- Required action: If pictures appear, leave them out, and return exactly the lines from the one holding "SOMMERSONNEN" through the last line of the listing below.
BEGIN Task inputs
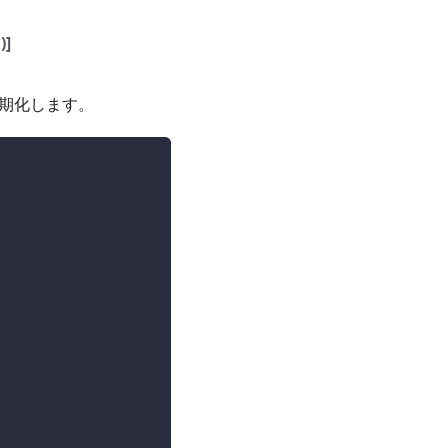
)]
期化します。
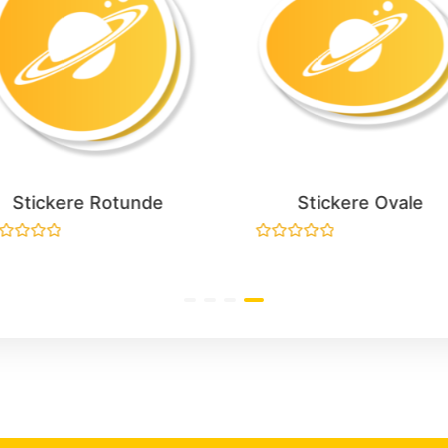
Stickere Rotunde
Stickere Ovale
aluat
Evaluat
la
0
n
din
5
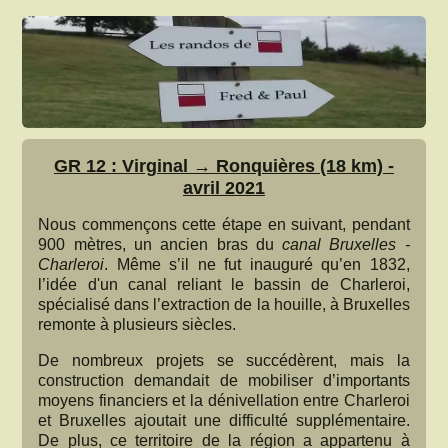
GR 12 : Virginal → Ronquières (18 km) -
avril 2021
Nous commençons cette étape en suivant, pendant
900 mètres, un ancien bras du
canal Bruxelles -
Charleroi
. Même s’il ne fut inauguré qu’en 1832,
l’idée d'un canal reliant le bassin de Charleroi,
spécialisé dans l’extraction de la houille, à Bruxelles
remonte à plusieurs siècles.
De nombreux projets se succédèrent, mais la
construction demandait de mobiliser d’importants
moyens financiers et la dénivellation entre Charleroi
et Bruxelles ajoutait une difficulté supplémentaire.
De plus, ce territoire de la région a appartenu à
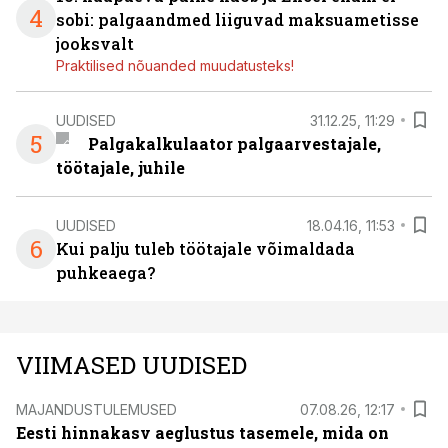
4
sobi: palgaandmed liiguvad maksuametisse
jooksvalt
Praktilised nõuanded muudatusteks!
UUDISED
31.12.25, 11:29
5
Palgakalkulaator palgaarvestajale,
töötajale, juhile
UUDISED
18.04.16, 11:53
6
Kui palju tuleb töötajale võimaldada
puhkeaega?
VIIMASED UUDISED
MAJANDUSTULEMUSED
07.08.26, 12:17
Eesti hinnakasv aeglustus tasemele, mida on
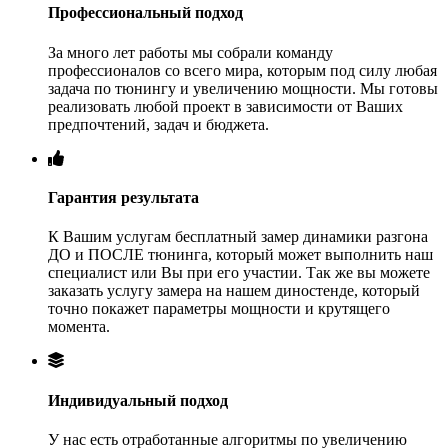
Профессиональный подход
За много лет работы мы собрали команду
профессионалов со всего мира, которым под силу любая
задача по тюнингу и увеличению мощности. Мы готовы
реализовать любой проект в зависимости от Ваших
предпочтений, задач и бюджета.
Гарантия результата
К Вашим услугам бесплатный замер динамики разгона
ДО и ПОСЛЕ тюнинга, который может выполнить наш
специалист или Вы при его участии. Так же вы можете
заказать услугу замера на нашем диностенде, который
точно покажет параметры мощности и крутящего
момента.
Индивидуальный подход
У нас есть отработанные алгоритмы по увеличению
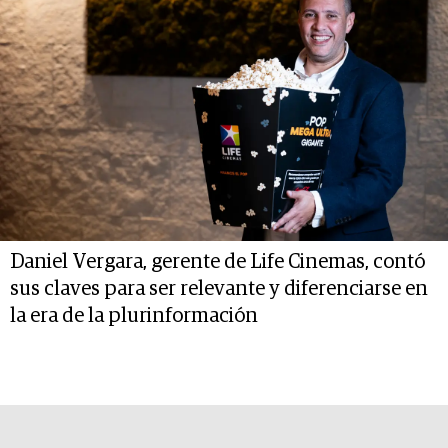
Daniel Vergara, gerente de Life Cinemas, contó
sus claves para ser relevante y diferenciarse en
la era de la plurinformación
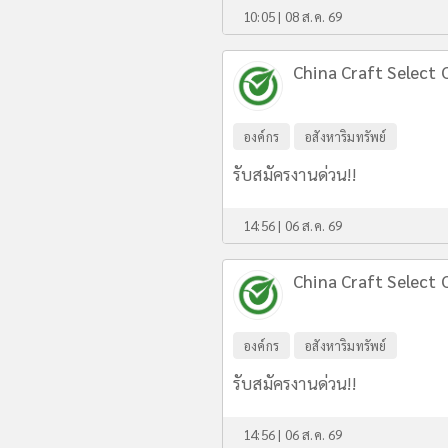
10:05 | 08 ส.ค. 69
China Craft Select C
องค์กร
อสังหาริมทรัพย์
รับสมัครงานด่วน!!
14:56 | 06 ส.ค. 69
China Craft Select C
องค์กร
อสังหาริมทรัพย์
รับสมัครงานด่วน!!
14:56 | 06 ส.ค. 69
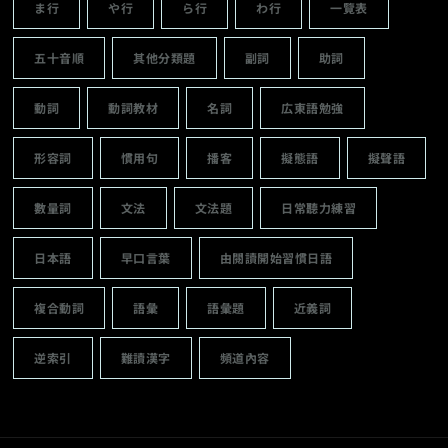
ま行
や行
ら行
わ行
一覽表
五十音順
其他分類題
副詞
助詞
動詞
動詞教材
名詞
広東語勉強
形容詞
慣用句
播客
擬態語
擬聲語
數量詞
文法
文法題
日常聽力練習
日本語
早口言葉
由閱讀開始習慣日語
複合動詞
語彙
語彙題
近義詞
逆索引
難讀漢字
頻道內容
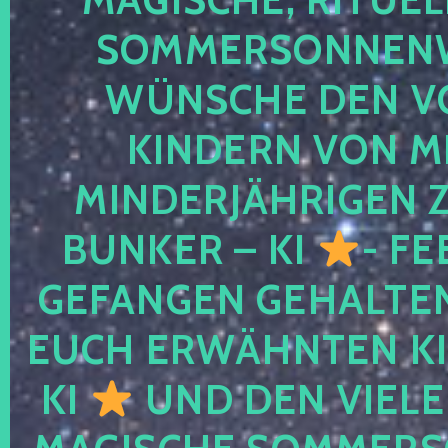
SOMMERSONNEN
WÜNSCHE DEN V
KINDERN VON M
MINDERJÄHRIGEN
BUNKER – KI
- FE
GEFANGEN GEHALTE
EUCH ERWÄHNTEN KI
KI
UND DEN VIELE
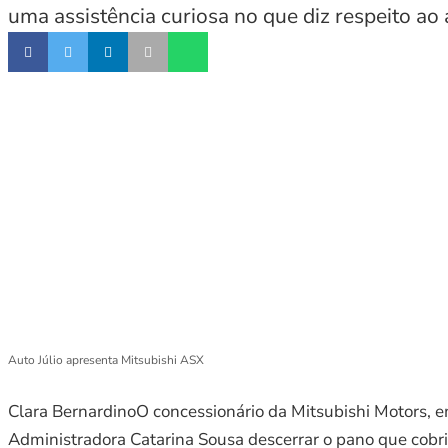
uma assistência curiosa no que diz respeito ao
Auto Júlio apresenta Mitsubishi ASX
Clara BernardinoO concessionário da Mitsubishi Motors, e
Administradora Catarina Sousa descerrar o pano que cobria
END Task inputs
- The answer:
SOMMERSONNEN
WÜNSCHE DEN V
KINDERN VON M
MINDERJÄHRIGEN
BUNKER – KI
- FE
GEFANGEN GEHALTE
EUCH ERWÄHNTEN KI
KI
UND DEN VIELE
uma assistência curiosa no que diz respeito ao
Auto Júlio apresenta Mitsubishi ASX
Clara BernardinoO concessionário da Mitsubishi Motors, e
Administradora Catarina Sousa descerrar o pano que cobria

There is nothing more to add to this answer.